Task
An exact transcription of the entries is required, with none of the pictures carried over.

══ Extracted records

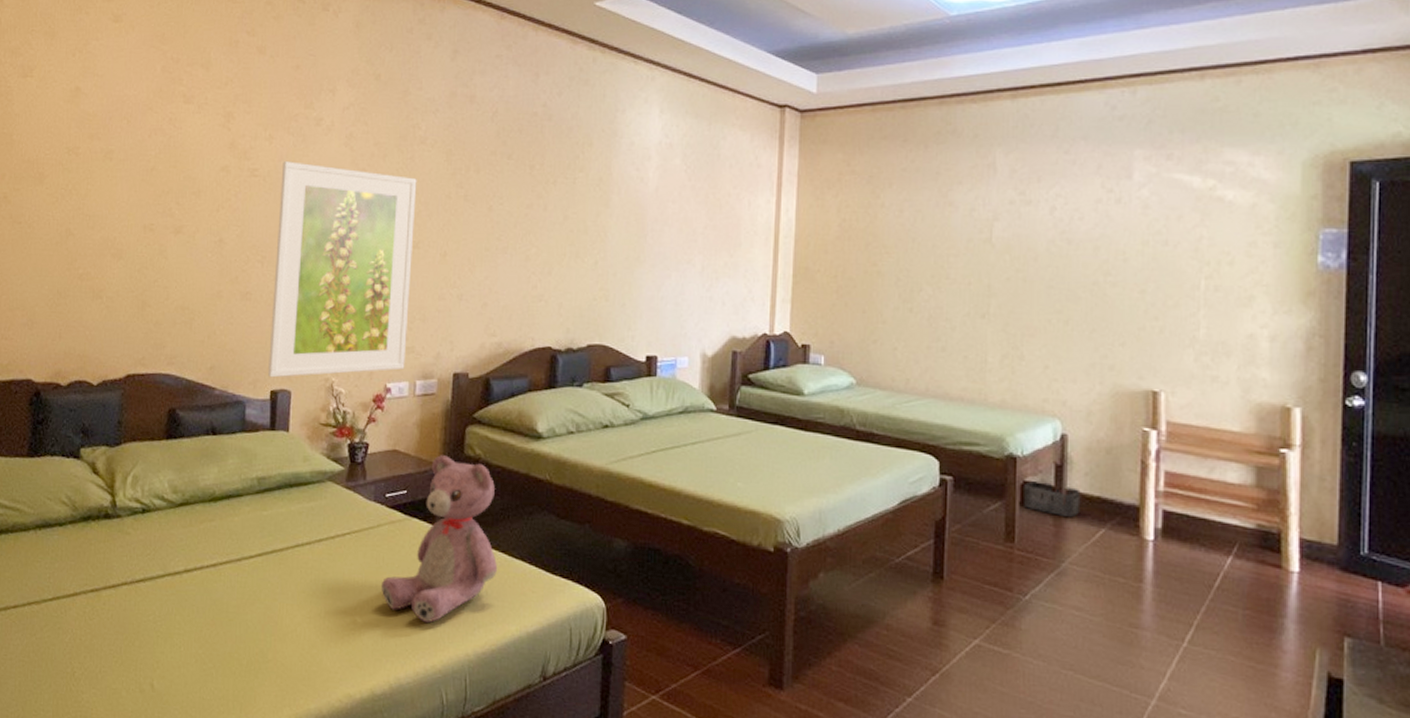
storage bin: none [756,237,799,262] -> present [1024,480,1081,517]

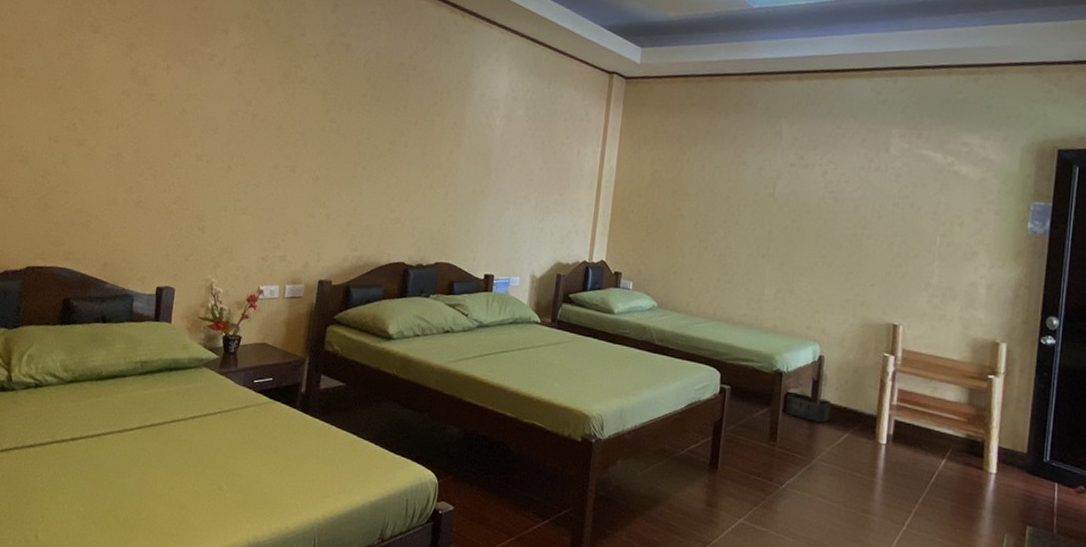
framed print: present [268,161,417,378] -> none [155,89,296,276]
teddy bear: present [382,455,498,624] -> none [246,349,349,491]

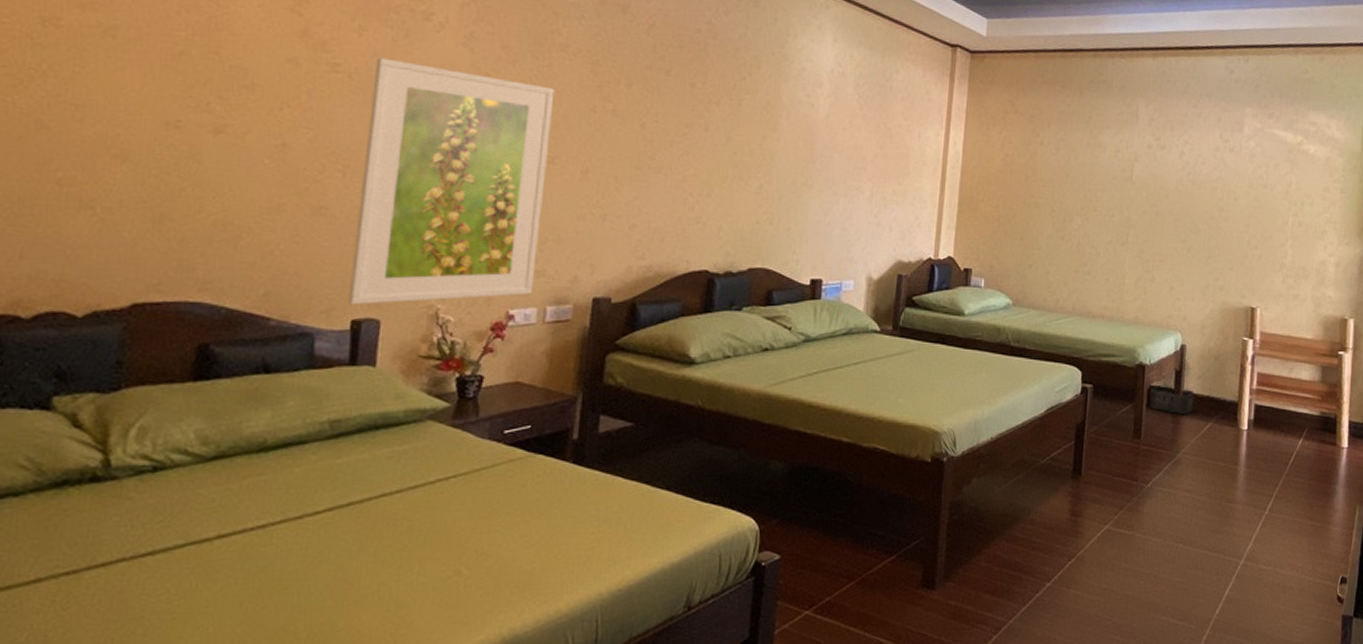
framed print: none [155,89,296,276] -> present [348,58,555,305]

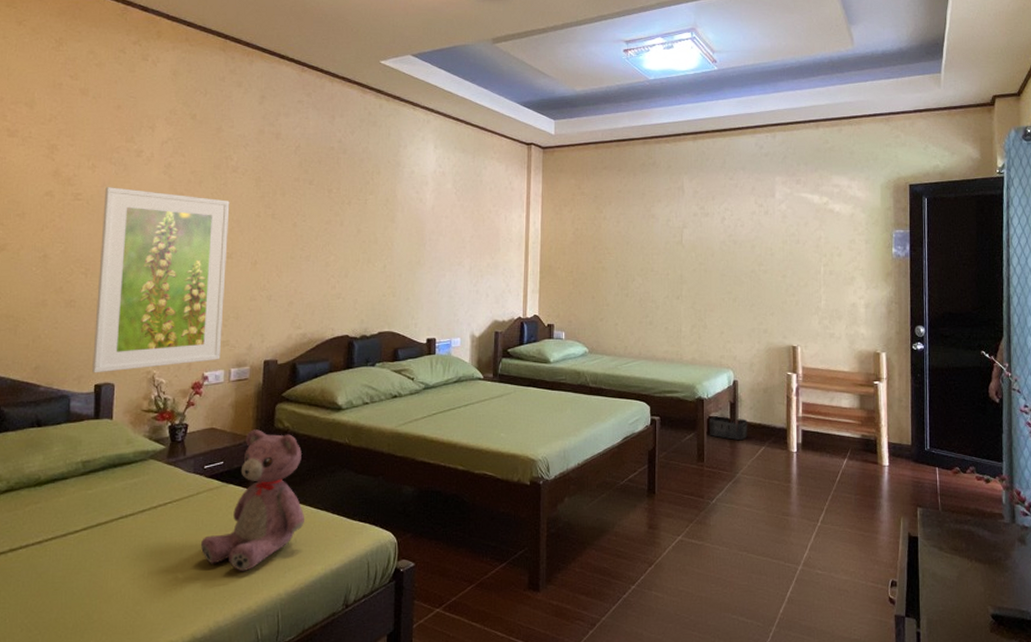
teddy bear: none [495,385,640,566] -> present [201,429,305,572]

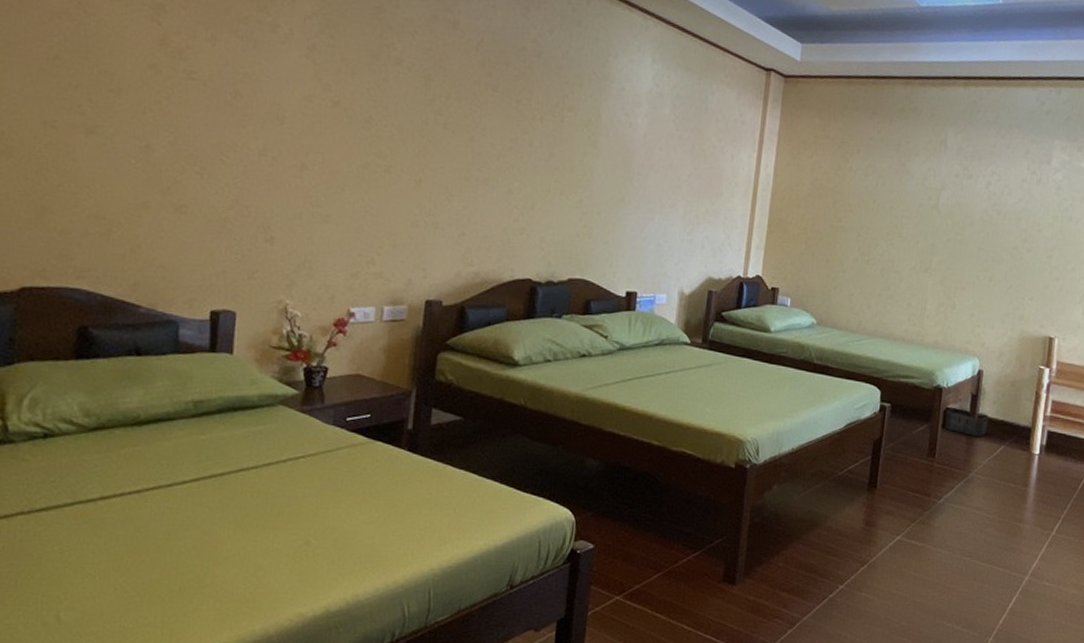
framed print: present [92,187,230,373] -> none [208,67,390,298]
teddy bear: present [201,429,305,572] -> none [340,380,468,542]

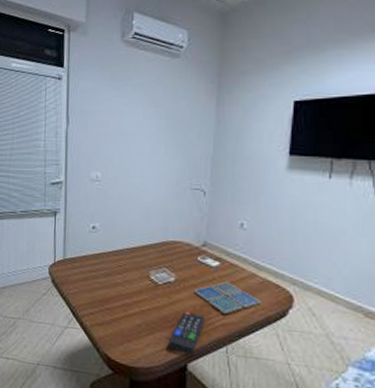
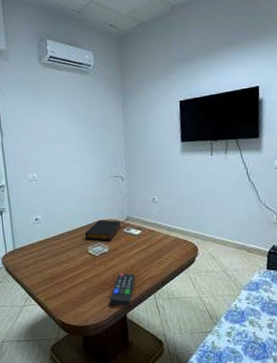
book: none [148,240,195,269] -> present [84,220,121,241]
drink coaster: present [194,282,262,315] -> none [124,244,176,270]

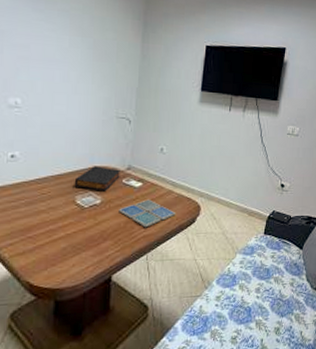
remote control: present [109,273,136,306] -> none [93,229,128,267]
drink coaster: none [124,244,176,270] -> present [119,199,176,228]

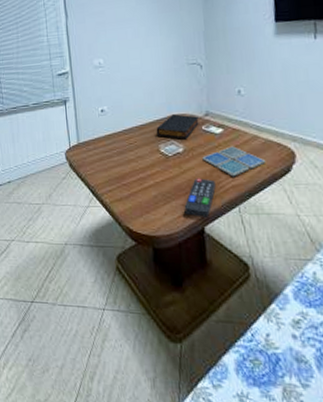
remote control: none [93,229,128,267] -> present [184,178,216,217]

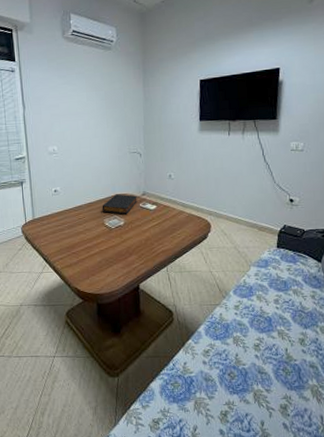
remote control: present [184,178,216,217] -> none [123,245,149,277]
drink coaster: present [202,146,266,177] -> none [139,219,189,244]

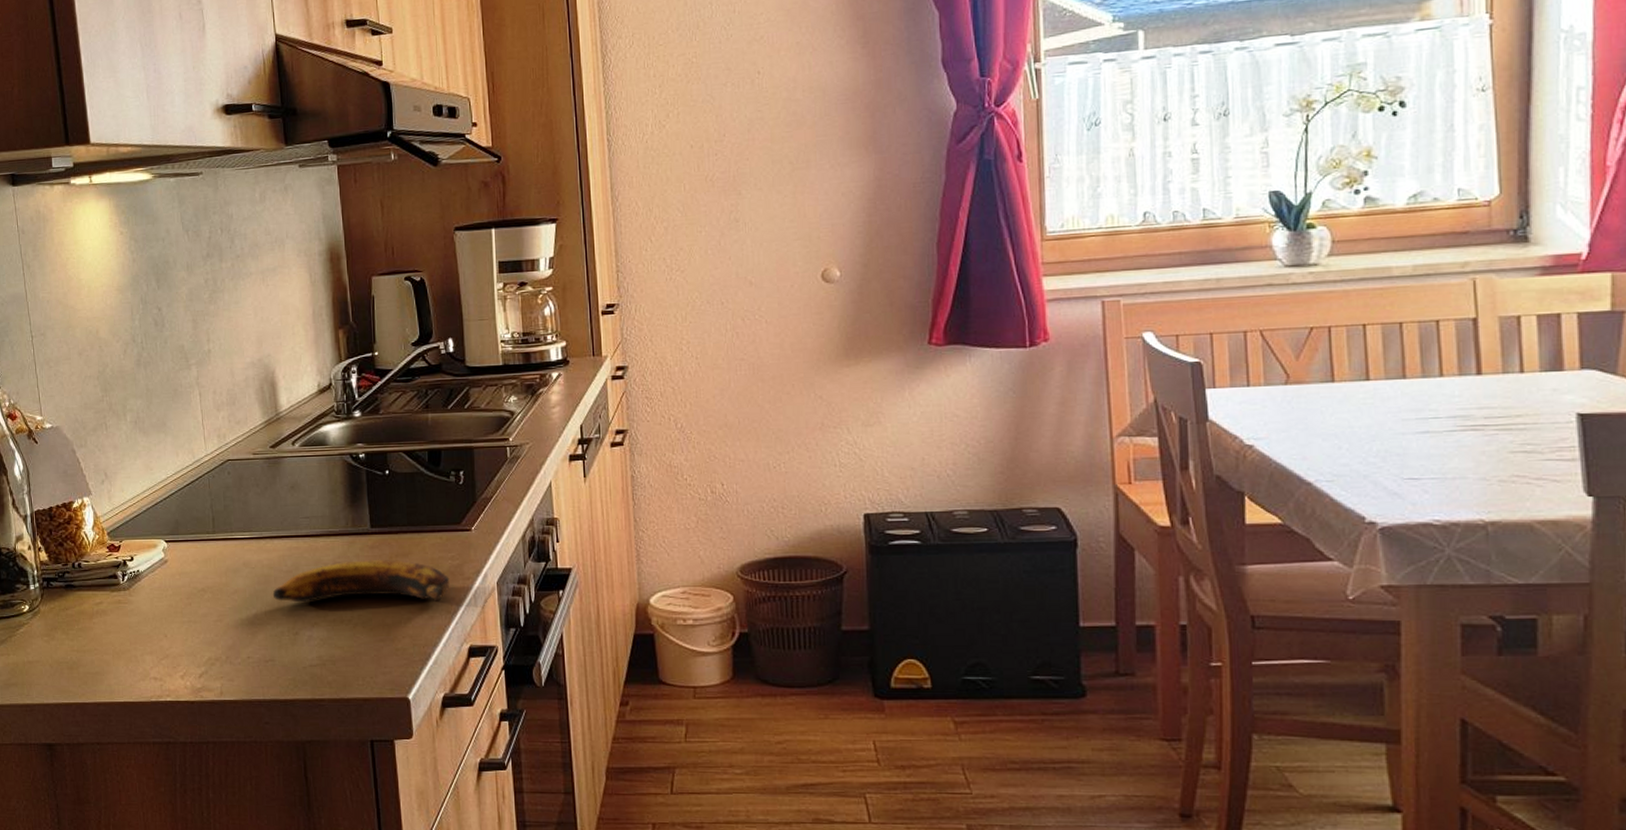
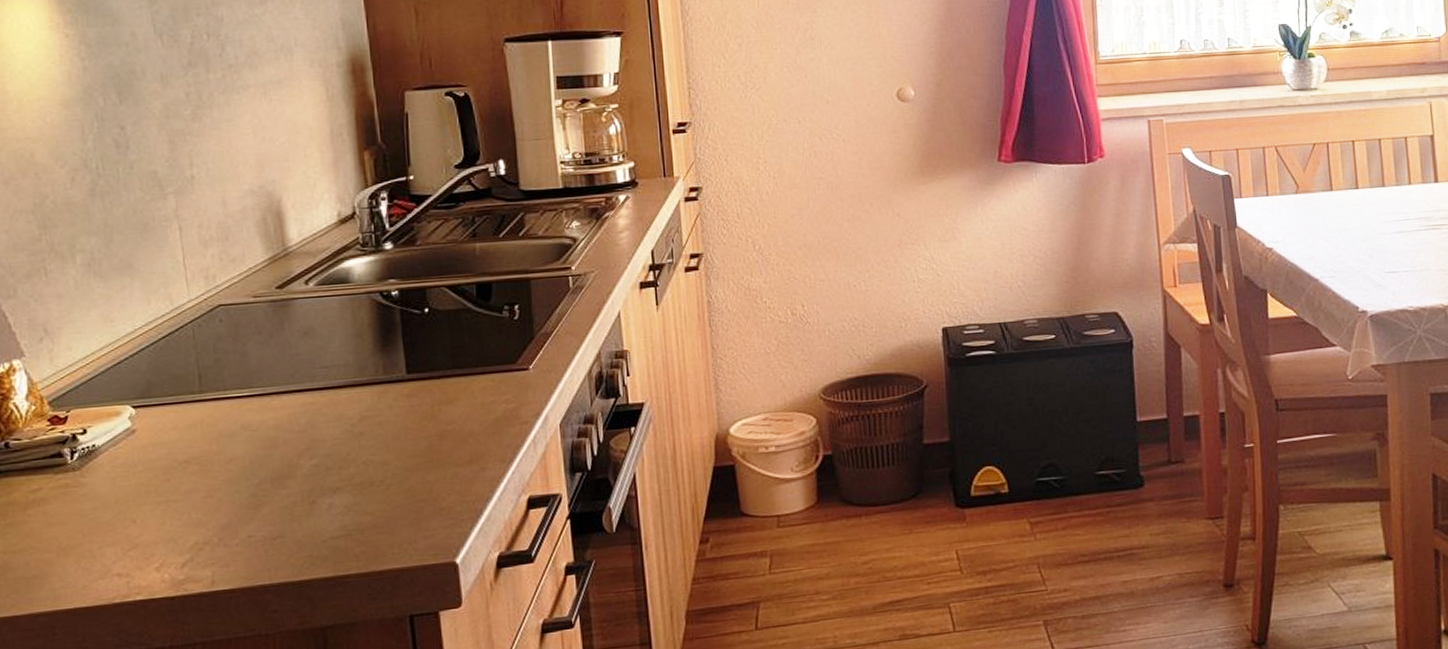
banana: present [272,559,450,603] -> none [281,408,505,467]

════

Output of the task
storage bin: none [756,237,799,262] -> present [1024,480,1081,517]

framed print: present [268,161,417,378] -> none [155,89,296,276]
teddy bear: present [382,455,498,624] -> none [246,349,349,491]

framed print: none [155,89,296,276] -> present [348,58,555,305]

teddy bear: none [495,385,640,566] -> present [201,429,305,572]

framed print: present [92,187,230,373] -> none [208,67,390,298]
teddy bear: present [201,429,305,572] -> none [340,380,468,542]

book: none [148,240,195,269] -> present [84,220,121,241]
drink coaster: present [194,282,262,315] -> none [124,244,176,270]

remote control: present [109,273,136,306] -> none [93,229,128,267]
drink coaster: none [124,244,176,270] -> present [119,199,176,228]

remote control: none [93,229,128,267] -> present [184,178,216,217]

remote control: present [184,178,216,217] -> none [123,245,149,277]
drink coaster: present [202,146,266,177] -> none [139,219,189,244]

banana: present [272,559,450,603] -> none [281,408,505,467]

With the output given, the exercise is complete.